◆ Extracted entries ◆

::::::

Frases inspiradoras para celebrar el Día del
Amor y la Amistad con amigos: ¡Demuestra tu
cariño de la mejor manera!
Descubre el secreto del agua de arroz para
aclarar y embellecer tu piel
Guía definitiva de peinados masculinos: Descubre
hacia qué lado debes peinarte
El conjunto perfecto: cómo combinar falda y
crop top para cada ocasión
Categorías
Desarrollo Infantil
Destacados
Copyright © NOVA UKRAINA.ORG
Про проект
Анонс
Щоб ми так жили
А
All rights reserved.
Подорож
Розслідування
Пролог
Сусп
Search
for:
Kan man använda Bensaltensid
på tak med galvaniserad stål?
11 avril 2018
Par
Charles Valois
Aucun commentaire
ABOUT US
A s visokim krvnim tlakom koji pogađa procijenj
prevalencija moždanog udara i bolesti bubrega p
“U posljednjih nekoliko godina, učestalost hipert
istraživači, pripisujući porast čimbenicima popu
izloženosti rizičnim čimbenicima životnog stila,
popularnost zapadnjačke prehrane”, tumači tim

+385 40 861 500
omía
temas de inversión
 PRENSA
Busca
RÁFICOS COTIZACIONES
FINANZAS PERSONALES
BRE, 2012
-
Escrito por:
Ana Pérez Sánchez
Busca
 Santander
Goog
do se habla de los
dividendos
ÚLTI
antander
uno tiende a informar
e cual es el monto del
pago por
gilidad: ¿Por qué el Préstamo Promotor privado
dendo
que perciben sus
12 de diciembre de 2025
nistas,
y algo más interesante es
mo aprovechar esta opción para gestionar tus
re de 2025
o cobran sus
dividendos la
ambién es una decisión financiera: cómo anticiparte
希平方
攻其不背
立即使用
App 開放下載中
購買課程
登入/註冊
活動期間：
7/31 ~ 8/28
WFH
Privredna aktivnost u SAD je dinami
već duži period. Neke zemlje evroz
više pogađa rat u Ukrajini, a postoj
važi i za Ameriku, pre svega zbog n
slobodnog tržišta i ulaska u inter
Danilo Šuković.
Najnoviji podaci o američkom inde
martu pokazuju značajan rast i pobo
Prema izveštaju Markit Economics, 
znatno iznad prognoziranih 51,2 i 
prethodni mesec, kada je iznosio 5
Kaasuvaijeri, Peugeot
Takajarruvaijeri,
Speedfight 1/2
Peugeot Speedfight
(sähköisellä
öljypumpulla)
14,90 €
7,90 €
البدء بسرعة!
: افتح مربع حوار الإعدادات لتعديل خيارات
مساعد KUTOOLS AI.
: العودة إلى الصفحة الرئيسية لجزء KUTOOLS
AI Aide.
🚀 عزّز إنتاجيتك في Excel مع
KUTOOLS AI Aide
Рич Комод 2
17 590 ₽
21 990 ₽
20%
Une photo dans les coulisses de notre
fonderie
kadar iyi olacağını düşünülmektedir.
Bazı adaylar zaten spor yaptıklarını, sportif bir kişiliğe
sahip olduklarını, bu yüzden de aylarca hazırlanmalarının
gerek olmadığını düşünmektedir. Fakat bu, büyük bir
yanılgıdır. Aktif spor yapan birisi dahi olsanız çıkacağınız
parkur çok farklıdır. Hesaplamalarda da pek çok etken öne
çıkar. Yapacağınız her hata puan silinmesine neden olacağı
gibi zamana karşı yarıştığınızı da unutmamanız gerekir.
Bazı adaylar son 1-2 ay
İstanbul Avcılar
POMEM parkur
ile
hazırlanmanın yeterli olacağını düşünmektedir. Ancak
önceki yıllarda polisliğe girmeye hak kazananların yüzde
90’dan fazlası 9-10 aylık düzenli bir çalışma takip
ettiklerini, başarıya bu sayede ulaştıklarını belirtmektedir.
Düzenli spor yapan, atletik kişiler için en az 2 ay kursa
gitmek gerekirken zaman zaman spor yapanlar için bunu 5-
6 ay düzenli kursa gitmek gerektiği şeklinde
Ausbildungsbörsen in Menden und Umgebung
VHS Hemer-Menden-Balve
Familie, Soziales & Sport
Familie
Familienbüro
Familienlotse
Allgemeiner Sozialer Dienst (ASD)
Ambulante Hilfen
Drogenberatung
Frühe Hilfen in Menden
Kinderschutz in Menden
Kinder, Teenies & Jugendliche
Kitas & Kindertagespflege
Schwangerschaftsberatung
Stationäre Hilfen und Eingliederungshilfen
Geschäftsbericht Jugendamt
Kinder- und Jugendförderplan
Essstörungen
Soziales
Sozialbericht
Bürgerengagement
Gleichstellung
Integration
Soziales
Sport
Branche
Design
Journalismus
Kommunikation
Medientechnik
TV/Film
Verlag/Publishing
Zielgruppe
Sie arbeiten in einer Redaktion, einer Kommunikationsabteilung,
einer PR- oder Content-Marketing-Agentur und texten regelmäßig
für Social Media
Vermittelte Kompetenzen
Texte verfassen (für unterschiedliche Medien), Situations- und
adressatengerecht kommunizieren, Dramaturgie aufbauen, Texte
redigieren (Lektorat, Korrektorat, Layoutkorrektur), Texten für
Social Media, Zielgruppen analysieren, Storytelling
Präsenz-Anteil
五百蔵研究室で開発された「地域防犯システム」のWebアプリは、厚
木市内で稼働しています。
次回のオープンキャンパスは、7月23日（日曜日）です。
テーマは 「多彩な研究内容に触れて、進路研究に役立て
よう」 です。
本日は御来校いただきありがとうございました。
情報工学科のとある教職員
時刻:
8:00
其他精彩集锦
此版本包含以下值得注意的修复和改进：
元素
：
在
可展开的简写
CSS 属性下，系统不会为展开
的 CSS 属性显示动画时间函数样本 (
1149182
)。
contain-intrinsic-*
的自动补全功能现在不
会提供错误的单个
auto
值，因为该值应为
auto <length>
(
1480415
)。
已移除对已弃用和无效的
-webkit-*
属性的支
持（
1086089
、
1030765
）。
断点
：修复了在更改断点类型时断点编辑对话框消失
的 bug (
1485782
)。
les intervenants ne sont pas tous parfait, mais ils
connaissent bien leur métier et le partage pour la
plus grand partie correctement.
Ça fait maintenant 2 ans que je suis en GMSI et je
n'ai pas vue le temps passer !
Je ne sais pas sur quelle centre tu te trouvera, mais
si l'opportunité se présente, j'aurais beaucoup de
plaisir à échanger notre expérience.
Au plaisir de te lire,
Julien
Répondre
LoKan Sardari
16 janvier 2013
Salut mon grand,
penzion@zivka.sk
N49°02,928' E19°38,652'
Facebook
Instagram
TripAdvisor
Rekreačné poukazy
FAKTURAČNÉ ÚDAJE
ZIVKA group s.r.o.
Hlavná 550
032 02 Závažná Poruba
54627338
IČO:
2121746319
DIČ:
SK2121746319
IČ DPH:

::::::

◆ Work task ◆
Report the number of lines in the listing that hold the string "KUTOOLS", and nothing else.

◆ Finished exercise ◆
3